====== Records to process

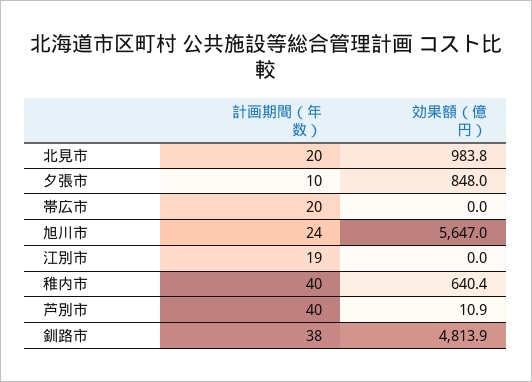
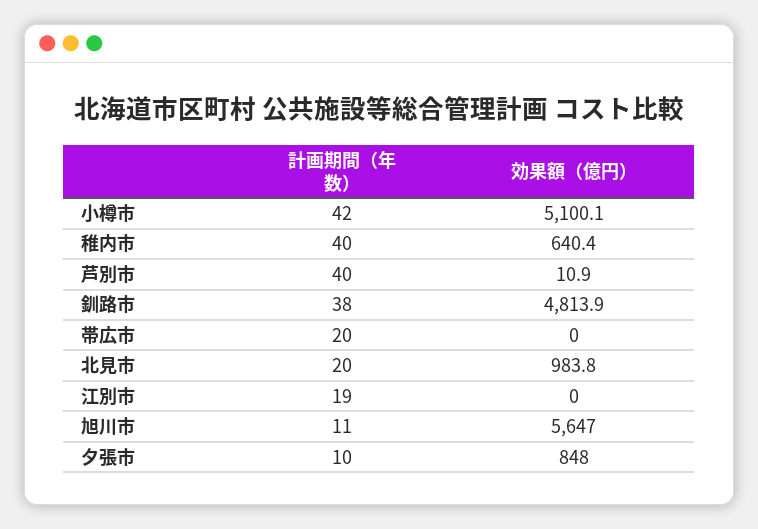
計画期間（年数）, 旭川市: 24 -> 11
計画期間（年数）, 小樽市: none -> 42
効果額（億円）, 小樽市: none -> 5100.1

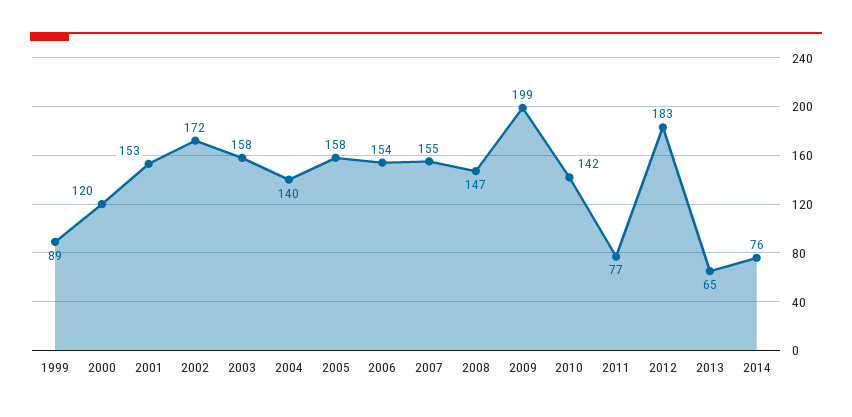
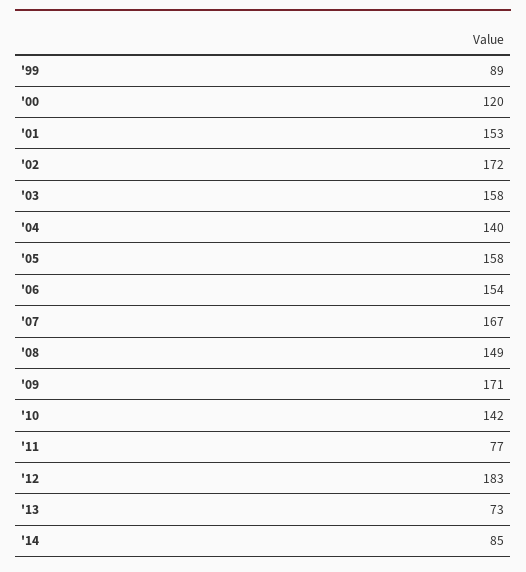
2007: 155 -> 167
2008: 147 -> 149
2009: 199 -> 171
2013: 65 -> 73
2014: 76 -> 85

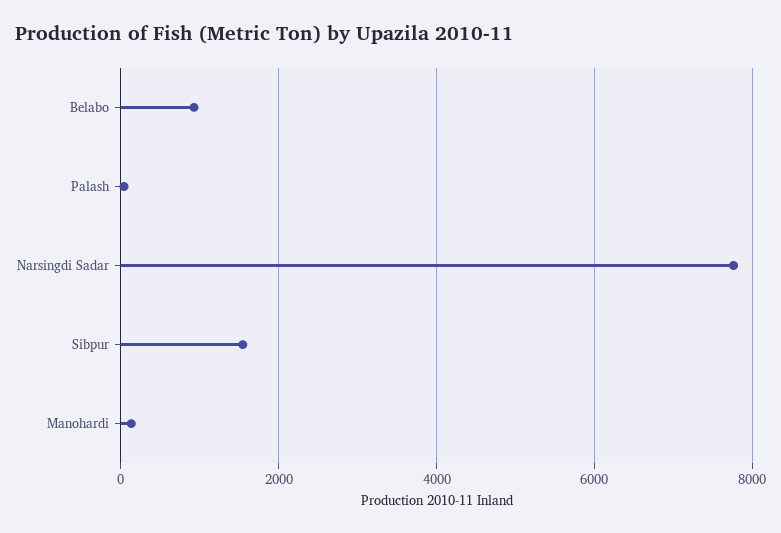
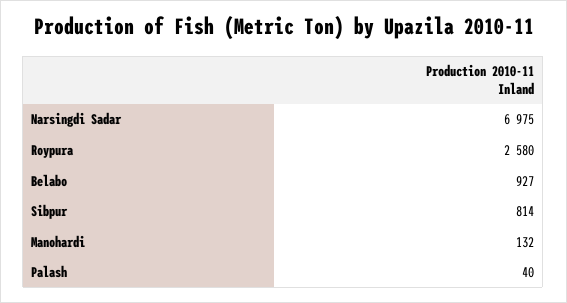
Narsingdi Sadar: 7800 -> 6975
Sibpur: 1600 -> 814
Roypura: none -> 2580

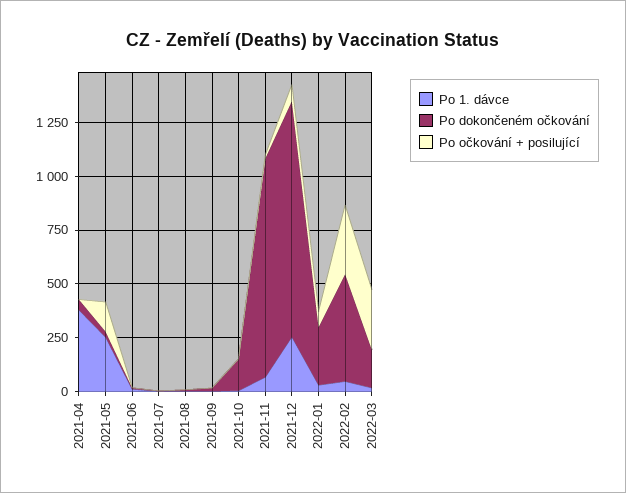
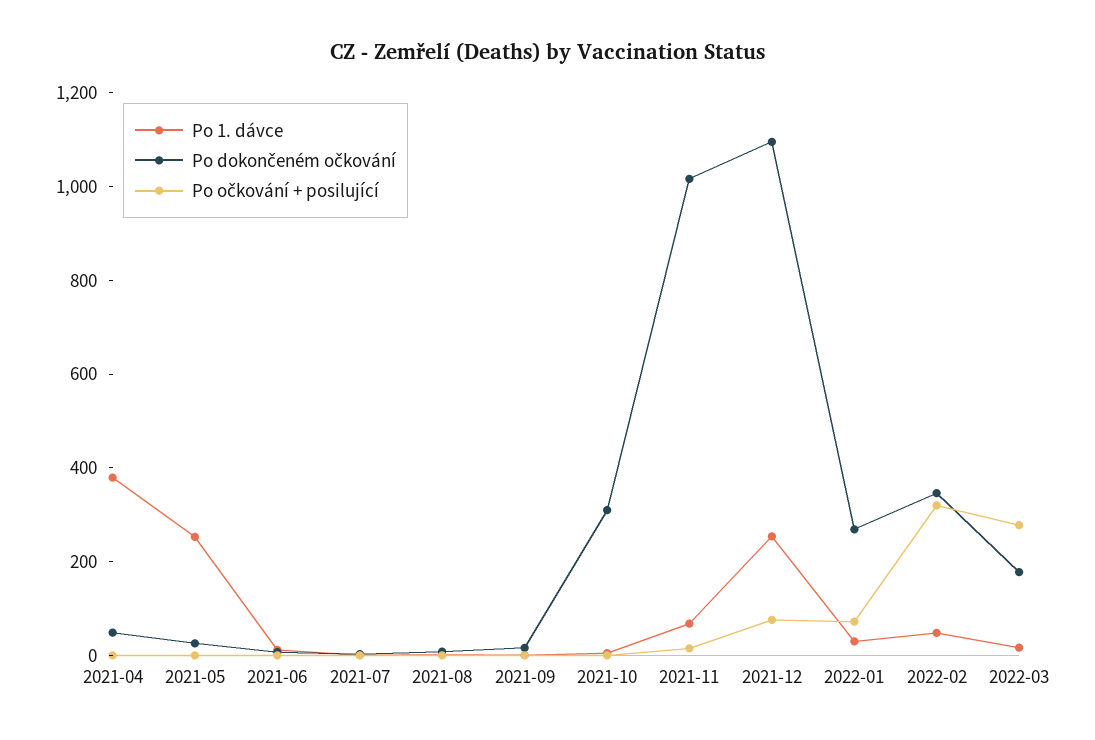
Po očkování + posilující, 2021-05: 150 -> 0
Po dokončeném očkování, 2021-10: 150 -> 300
Po dokončeném očkování, 2022-02: 500 -> 350

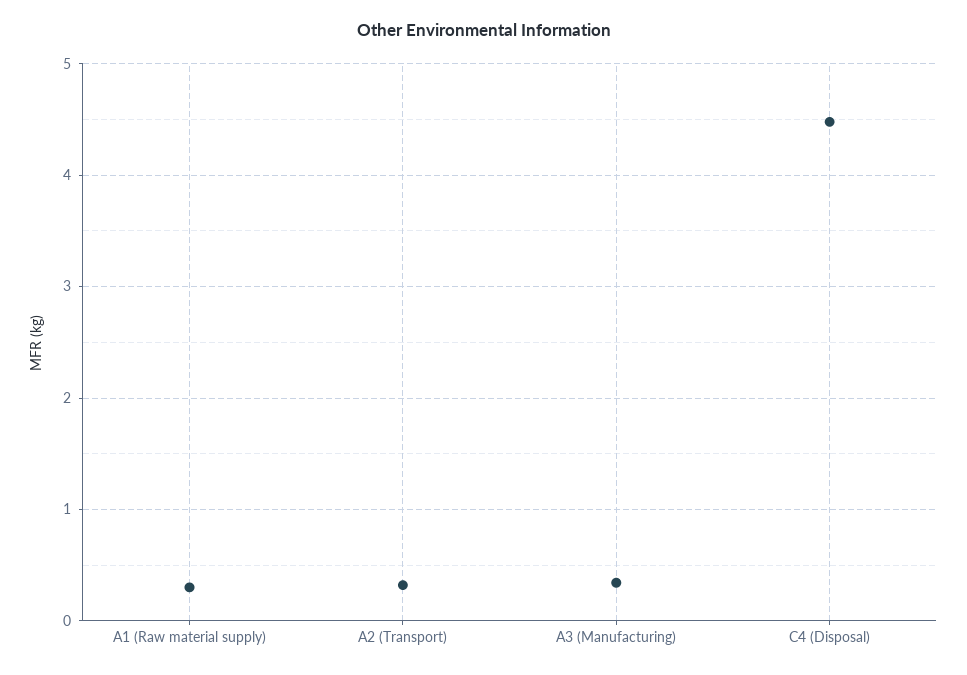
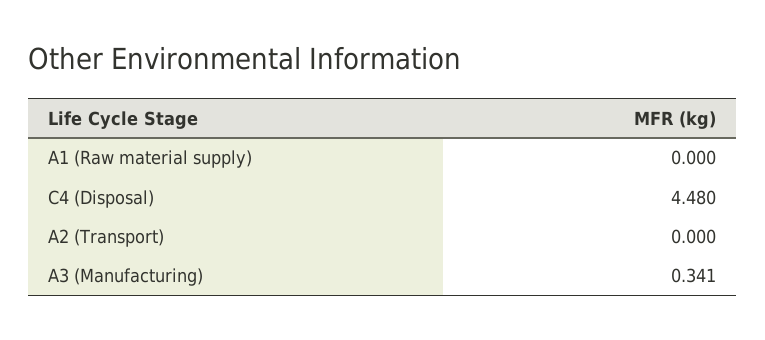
A1 (Raw material supply): 0.3 -> 0
A2 (Transport): 0.3 -> 0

============

Request
Write out all of the data above exactly, pictures excluded.

Written solution
計画期間（年数）, 旭川市: 24 -> 11
計画期間（年数）, 小樽市: none -> 42
効果額（億円）, 小樽市: none -> 5100.1

2007: 155 -> 167
2008: 147 -> 149
2009: 199 -> 171
2013: 65 -> 73
2014: 76 -> 85

Narsingdi Sadar: 7800 -> 6975
Sibpur: 1600 -> 814
Roypura: none -> 2580

Po očkování + posilující, 2021-05: 150 -> 0
Po dokončeném očkování, 2021-10: 150 -> 300
Po dokončeném očkování, 2022-02: 500 -> 350

A1 (Raw material supply): 0.3 -> 0
A2 (Transport): 0.3 -> 0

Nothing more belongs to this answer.